= Opioid excess theory =

Fringe autism causation theory

The opioid excess theory postulates that autism is the result of a metabolic disorder in which opioid peptides produced through metabolism of gluten and casein pass through an abnormally permeable intestinal membrane and then proceed to exert an effect on neurotransmission through binding with opioid receptors. Advocates of this hypothesis believe that autistic children are unusually sensitive to gluten, which results in small bowel inflammation in these children, which in turn allows these opioid peptides to enter the brain. However, mainstream reviews of existing studies have consistently determined there is insufficient evidence to validate the theory or prove that related alternative therapies have a measurable impact on core autistic traits.

==Early years==
This hypothesis was first proposed by Jaak Panksepp in a 1979 paper, in which he speculated that autism might be "an emotional disturbance arising from an upset in the opiate systems in the brain". Kalle Reichelt then emerged as one of the leading advocates of this theory, publishing papers alleging that "the patterns of peptides and associated proteins from urinary samples [from people with autism] differ considerably from each other and from normal controls." In addition, Reichelt's research has concluded that autistic individuals have increased levels of these peptides in their cerebrospinal fluid. Additionally, in a 1991 paper, Reichelt argued that gluten and casein may play a causative role in autism, as the incomplete digestion thereof may produce certain opioid peptides. Thus, those, such as Paul Shattock, who advocate this theory also advocate the use of a gluten-free, casein-free diet as a treatment for autism.

==Wakefield study==

In 1998, a fraudulent paper by Andrew Wakefield was published in The Lancet presenting apparent evidence of a link between the MMR vaccine, gastrointestinal disease and autism. In this paper, which has since been retracted, Wakefield et al. speculated that food-derived peptides "may exert central-opioid effects, directly or through the formation of ligands with peptidase enzymes required for breakdown of endogenous central-nervous-system opioids, leading to disruption of normal neuroregulation and brain development by endogenous encephalins and endorphins".

==Later research==
Reichelt published a number of papers concluding that autistic children excrete higher levels of peptides in their urine, as well as that such peptides may cause autistic gaze aversion; specifically, by interfering with corticothalamocortical processing of visual stimuli. As a result of this theory, others, particularly Panksepp, have speculated that opioid antagonists such as naloxone and naltrexone may be useful in the treatment of autism. In addition, Christopher Gillberg of the University of Gothenburg has published some studies showing that animals treated with opiates exhibit less clinging, in line with the behavior of autistic children, who, his research has also shown, "do not seem concerned when their parents are not near" and "exhibit less crying than infants without autism", and has also linked an excess of endogenous opioids to stereotypic (i.e. repetitive) behavior. However, more recently, two studies were published which failed to find a difference in levels of peptides in the urine of autistic children as opposed to those without autism. A 2009 review found that no evidence exists that urinary peptide levels are correlated with gut permeability.

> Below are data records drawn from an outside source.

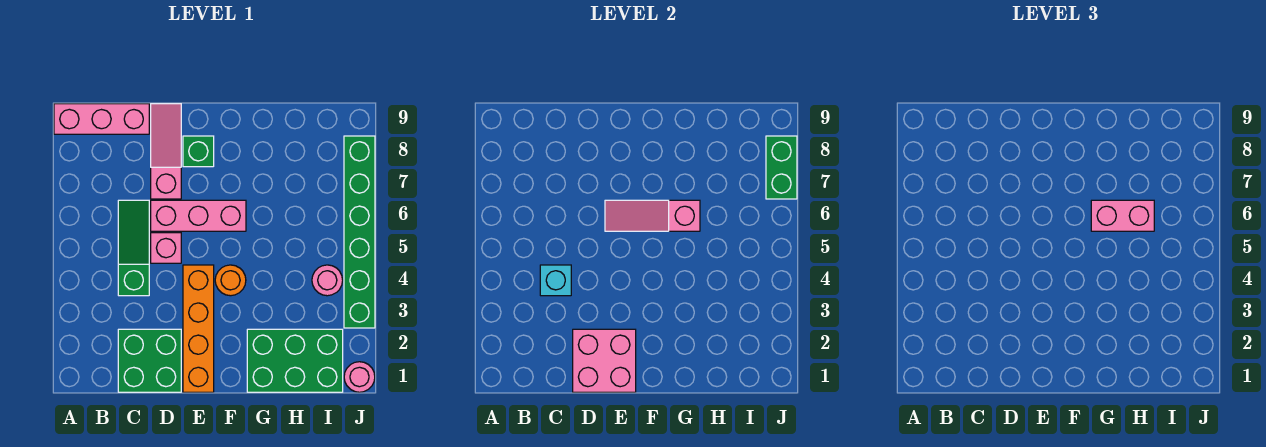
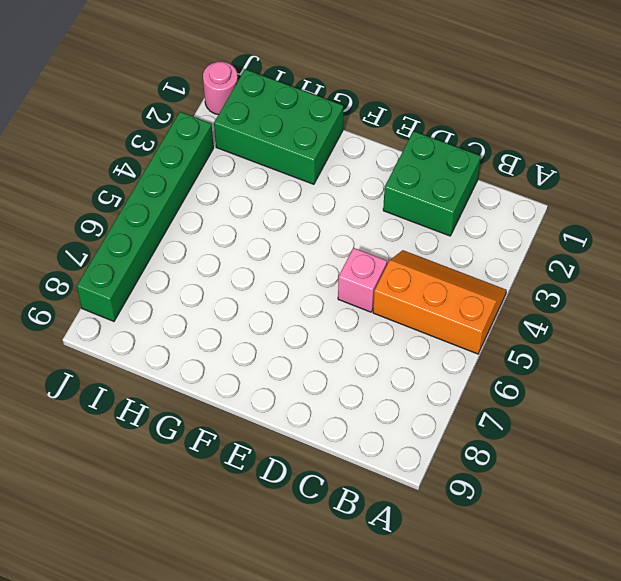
orange slope A4:C5 level 1 top 5 -> green slope C4:C6 level 1 top 4
none -> pink brick A9:C9 level 1
none -> pink brick D6:F6 level 1
none -> pink slope D7:D9 level 1 top 7

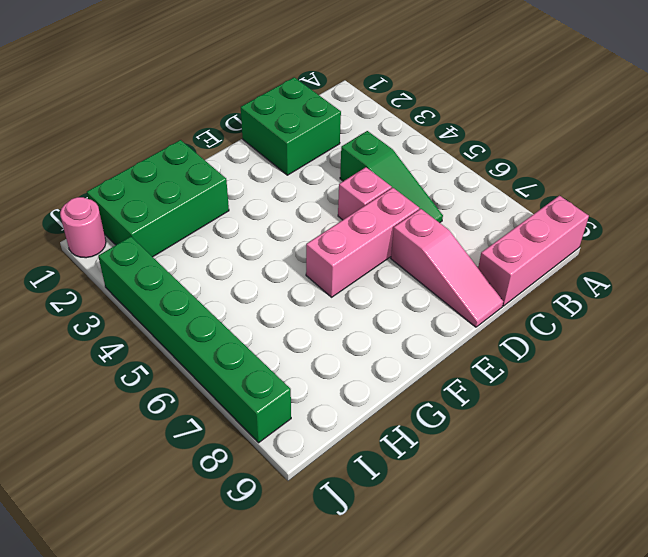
none -> orange brick E1:E4 level 1
none -> green brick E8 level 1
none -> orange round brick F4 level 1

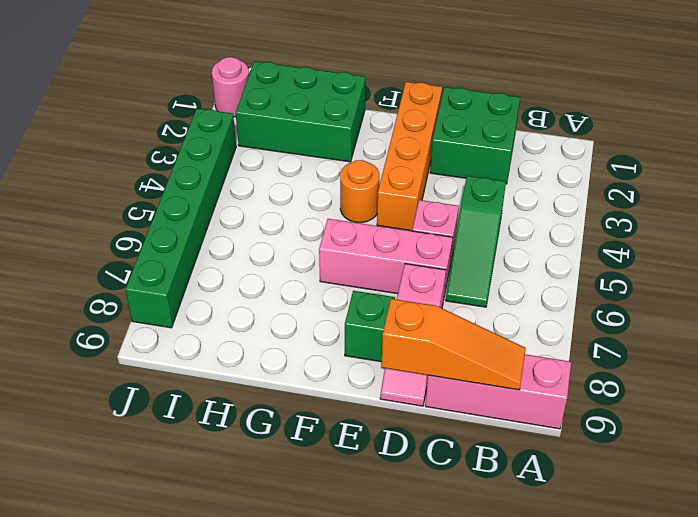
orange slope B9:D9 level 2 top D -> none
none -> pink round brick I4 level 1
none -> cyan brick C4 level 2
none -> pink brick D1:E2 level 2

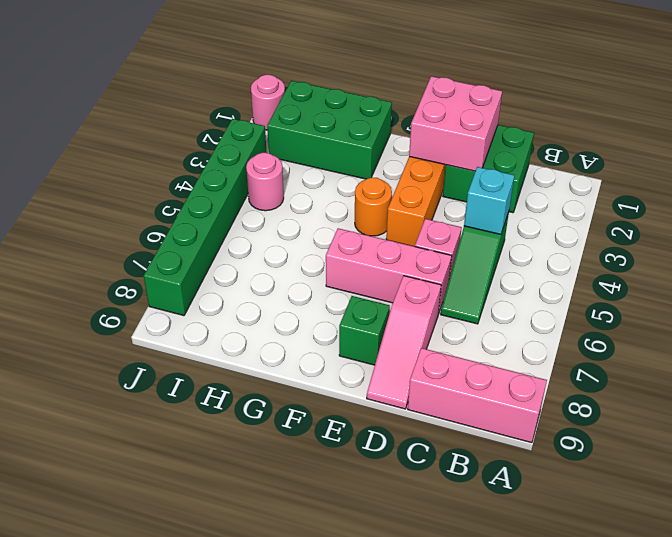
none -> pink slope E6:G6 level 2 top G
none -> green brick J7:J8 level 2
none -> pink brick G6:H6 level 3

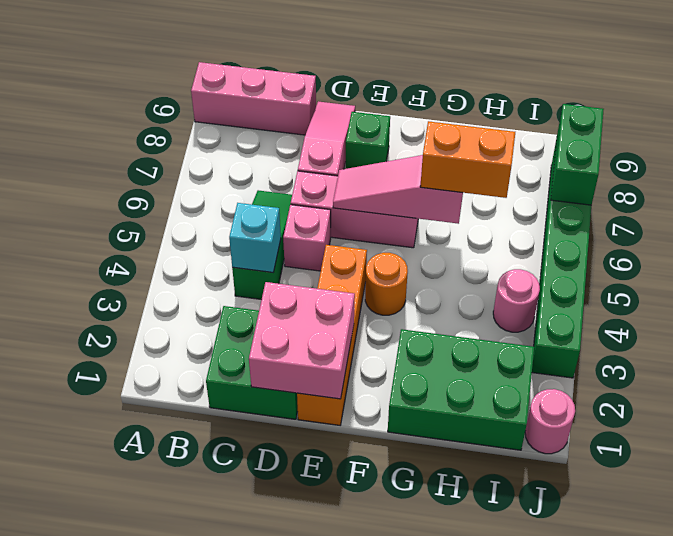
orange brick G6:H6 level 3 -> pink brick G6:H6 level 3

==Possible implications for treatment==
Several double blind studies experimented with low dose opioid antagonists, such as naltrexone, for treatment of autism. A 2014 systematic review showed statistically significant improvement in symptoms of irritability and hyperactivity in 77% of children treated with naltrexone. Core autism symptoms were unaffected. Side effects were mild and the drug was generally well tolerated. The number of children undergoing such therapy in the 10 analysed studies was 128.